Timing is everything.

The application process to join the foreign service is long, opaque, and a little bit torturous.  Still, every year, many thousands of hardworking and intelligent individuals begin the process, the vast majority of whom will ultimately find rejection.  For a long time, getting through the process meant that your name was placed on an oversubscribed register of eligible candidates, and in most cases no job offer was ever extended.  Unless your oral assessment score put you in the top third or so of candidates, your candidacy expired after 18 months without a job.  That was the case until Colin Powell convinced George W. Bush that the foreign service was seriously understaffed.  This led to a surge in hiring over the last several years that had cleared off the registers, and made it much more likely that getting through the process would actually lead to a job.

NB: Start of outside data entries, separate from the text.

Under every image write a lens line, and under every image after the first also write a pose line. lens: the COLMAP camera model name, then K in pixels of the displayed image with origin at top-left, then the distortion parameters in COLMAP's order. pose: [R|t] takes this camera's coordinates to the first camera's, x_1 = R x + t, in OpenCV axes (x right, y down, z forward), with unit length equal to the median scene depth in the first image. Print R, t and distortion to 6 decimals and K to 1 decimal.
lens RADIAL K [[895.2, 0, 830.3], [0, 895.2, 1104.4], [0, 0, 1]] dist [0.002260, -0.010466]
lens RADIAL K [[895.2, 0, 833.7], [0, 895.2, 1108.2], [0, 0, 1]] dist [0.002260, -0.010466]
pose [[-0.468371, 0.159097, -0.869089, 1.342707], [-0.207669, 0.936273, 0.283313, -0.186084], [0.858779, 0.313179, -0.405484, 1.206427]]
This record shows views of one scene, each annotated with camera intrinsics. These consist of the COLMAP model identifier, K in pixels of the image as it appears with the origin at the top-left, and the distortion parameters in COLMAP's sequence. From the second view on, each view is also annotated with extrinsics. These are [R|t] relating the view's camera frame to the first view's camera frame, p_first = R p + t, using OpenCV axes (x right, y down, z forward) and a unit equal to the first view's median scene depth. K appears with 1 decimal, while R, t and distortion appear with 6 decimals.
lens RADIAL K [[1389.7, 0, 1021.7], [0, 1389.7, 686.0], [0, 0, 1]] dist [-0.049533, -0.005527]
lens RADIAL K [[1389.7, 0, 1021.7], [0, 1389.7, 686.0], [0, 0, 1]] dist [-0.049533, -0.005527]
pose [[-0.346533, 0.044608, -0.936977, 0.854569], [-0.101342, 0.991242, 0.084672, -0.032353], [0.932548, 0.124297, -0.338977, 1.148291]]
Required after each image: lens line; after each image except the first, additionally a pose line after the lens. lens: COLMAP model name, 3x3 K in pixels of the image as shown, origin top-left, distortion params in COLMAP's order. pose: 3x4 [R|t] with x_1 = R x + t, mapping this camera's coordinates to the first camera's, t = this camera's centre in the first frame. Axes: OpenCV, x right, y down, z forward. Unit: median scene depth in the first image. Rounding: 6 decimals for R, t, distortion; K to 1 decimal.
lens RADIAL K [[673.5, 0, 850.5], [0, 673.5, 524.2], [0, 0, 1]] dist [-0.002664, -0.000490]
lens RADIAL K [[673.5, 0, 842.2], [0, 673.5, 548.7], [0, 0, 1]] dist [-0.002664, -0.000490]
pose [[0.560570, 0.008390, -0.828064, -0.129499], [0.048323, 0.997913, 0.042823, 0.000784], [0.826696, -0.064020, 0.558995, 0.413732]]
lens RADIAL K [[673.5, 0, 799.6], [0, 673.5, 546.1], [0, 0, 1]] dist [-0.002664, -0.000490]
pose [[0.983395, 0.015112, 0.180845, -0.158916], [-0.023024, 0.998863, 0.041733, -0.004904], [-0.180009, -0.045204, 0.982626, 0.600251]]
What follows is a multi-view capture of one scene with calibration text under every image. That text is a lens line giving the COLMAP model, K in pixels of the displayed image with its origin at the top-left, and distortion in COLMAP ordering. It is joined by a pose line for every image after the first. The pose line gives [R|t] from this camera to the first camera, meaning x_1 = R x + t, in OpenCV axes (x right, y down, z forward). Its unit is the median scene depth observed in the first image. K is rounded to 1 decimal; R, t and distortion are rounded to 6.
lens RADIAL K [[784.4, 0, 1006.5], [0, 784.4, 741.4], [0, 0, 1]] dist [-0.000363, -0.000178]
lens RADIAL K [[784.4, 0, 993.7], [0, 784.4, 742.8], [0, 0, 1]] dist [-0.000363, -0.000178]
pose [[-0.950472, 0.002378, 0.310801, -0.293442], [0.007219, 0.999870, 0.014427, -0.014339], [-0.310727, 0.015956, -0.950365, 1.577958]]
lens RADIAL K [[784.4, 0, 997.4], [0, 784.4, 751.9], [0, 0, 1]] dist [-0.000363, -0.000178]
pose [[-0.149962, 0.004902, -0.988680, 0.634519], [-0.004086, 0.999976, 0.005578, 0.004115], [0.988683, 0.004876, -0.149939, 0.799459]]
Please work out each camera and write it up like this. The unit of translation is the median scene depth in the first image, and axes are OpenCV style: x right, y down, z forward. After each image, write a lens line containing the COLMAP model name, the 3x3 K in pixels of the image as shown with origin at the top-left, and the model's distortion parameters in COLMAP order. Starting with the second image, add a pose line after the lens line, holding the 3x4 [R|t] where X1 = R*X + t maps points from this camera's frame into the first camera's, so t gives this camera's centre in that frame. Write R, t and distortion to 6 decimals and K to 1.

Well, it looks like those bad old days are coming back... right now.  The yahoo shadow registers show that the registers have grown rapidly this year, and according to Harry W. Kopp over at Career Diplomacy:
The Department of State’s hiring program, carried forward under the name Diplomacy 3.0, will likely come to a halt. The program as originally announced in 2009 planned to increase the size of the foreign service by 25 percent over fiscal year 2008 levels over five years, ending in fiscal year 2013. It now appears that the program will end, or be suspended, well short of that goal. When hiring with fiscal year 2010 appropriations ends, as it soon will, the Department will have achieved an increase of about 15 percent over the FY 2008 base, adding about 1,900 foreign service employees (1,200 officers and 700 specialist), bringing the total service in the Department of State to about 13,400 (7,500 officers and 5,900 specialists).
If new hires in FY 2011 are held to the number needed to replace retiring employees and other departures, the number of new hires will drop from a projected level of around 830 under Diplomacy 3.0 to around 400, which is projected attrition. Similar levels are likely in FY 2012 as well. That means tougher competition for candidates.
I am extremely fortunate to have received my offer when I did. I think my score on the oral assessment would have gotten me off the register even if, or when, it became oversubscribed again, but I am glad that I don't have to find out.

For a number of reasons, my older brother Steve has always called me the golden boy. Mostly it is because, as the last of six kids, he thinks I have had it easy.  Well, it looks like in this case, the golden boy had golden timing.